This chapter begins by discussing how collecting evidence of learning used to only be the teacher’s responsibility. However, as it states, “if students are to be involved in assessment in support of their learning, then they must also be involved in this crucial aspect”. I think that is a really good point I never considered before. I think by doing this process, it will allow me as a teacher to see whether or not students truly are grasping the content. Not only will it show what the students know, it will also show how students are as learners – in what ways they learn best, in what ways they don’t learn best, areas of struggle, etc.
I think if I were to set this up, I would have three or four “activities” that could count towards one aspect of the learning. If there are four aspects in which I will be assessing on, students will get to choose what activity they will hand in for each of the four aspects.
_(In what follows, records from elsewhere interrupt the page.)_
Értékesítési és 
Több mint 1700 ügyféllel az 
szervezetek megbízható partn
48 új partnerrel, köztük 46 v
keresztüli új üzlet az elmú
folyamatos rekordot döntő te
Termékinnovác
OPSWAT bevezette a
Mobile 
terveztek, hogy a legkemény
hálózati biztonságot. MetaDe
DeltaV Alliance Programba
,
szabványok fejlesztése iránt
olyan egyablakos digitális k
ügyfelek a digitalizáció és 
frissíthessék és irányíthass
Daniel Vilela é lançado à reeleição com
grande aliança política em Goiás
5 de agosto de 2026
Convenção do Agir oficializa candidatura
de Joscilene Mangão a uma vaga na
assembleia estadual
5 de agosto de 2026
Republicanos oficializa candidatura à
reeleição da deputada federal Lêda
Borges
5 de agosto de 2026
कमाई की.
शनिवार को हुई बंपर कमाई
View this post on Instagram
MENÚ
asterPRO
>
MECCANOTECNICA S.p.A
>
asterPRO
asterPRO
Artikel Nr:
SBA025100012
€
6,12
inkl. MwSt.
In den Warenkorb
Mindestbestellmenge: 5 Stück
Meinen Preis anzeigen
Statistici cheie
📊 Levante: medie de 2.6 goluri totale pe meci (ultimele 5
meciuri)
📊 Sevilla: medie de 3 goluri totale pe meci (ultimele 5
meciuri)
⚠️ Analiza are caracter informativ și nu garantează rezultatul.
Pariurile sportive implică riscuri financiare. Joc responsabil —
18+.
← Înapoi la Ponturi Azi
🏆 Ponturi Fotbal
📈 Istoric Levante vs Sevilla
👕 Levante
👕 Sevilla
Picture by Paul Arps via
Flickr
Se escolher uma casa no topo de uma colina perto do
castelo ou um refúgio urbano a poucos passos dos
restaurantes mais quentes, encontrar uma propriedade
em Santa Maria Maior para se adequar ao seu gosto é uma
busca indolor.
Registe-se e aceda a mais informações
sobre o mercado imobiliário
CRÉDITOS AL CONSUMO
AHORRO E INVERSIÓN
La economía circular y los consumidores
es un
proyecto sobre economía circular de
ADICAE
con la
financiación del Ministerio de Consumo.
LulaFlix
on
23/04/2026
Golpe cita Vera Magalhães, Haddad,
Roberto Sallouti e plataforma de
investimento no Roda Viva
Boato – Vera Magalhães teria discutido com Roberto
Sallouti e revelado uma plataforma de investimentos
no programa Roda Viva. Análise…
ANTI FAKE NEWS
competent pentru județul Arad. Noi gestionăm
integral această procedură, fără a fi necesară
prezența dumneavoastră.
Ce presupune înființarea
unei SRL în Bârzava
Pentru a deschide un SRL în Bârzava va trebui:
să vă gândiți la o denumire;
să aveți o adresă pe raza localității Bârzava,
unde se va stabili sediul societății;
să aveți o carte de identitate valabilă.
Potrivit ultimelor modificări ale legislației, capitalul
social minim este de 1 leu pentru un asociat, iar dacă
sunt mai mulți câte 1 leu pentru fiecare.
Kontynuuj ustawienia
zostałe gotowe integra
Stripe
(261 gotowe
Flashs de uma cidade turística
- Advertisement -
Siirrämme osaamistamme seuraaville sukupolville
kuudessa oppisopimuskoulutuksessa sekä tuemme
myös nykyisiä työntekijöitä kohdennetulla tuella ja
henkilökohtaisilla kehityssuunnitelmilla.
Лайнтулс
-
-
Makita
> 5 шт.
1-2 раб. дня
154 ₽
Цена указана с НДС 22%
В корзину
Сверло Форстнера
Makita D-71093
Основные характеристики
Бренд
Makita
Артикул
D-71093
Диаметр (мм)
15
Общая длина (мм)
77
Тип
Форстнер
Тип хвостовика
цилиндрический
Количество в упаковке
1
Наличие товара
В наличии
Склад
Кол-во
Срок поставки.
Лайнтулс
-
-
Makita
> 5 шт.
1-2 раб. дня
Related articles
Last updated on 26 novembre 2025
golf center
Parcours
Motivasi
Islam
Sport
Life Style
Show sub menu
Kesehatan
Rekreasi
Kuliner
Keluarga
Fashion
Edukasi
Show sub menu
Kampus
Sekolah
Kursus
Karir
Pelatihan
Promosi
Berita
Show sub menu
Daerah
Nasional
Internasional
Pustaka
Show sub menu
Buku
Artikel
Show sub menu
I think this would work really well for English – if students were given multiple means to draft, edit, and revise multiple poems, then only had to submit the two in which they felt were their strongest. For Health I can see this working for some units as some of the indicators are closely related and can be assessed through a variety of sources. However, there are some outcomes and indicators that I think would be more difficult to provide students the opportunity to choosing and presenting their evaluation.
Portfolios is something I remember as a kid that I absolutely loved. It was a time where I could show my parents, grandparents, and anyone else who would look. Portfolios would be a great asset for three-way conferences. This would help the parents to understand why their child has the mark he/she has in that class. One aspect to portfolios I would be hesitant about is for the students who lack the assignments or activities to put in the portfolio. Thinking back to my portfolio, I always enjoyed showing my parents because it was a time when I could brag about “how good I was”. However, I never really considered until now how these portfolios would look for the students who are missing assignments. Knowing that their parents and teachers will be going through their portfolios, I wonder if this would encourage students to complete assignments, or make them feel worse, and potentially less engaged, about having incomplete work.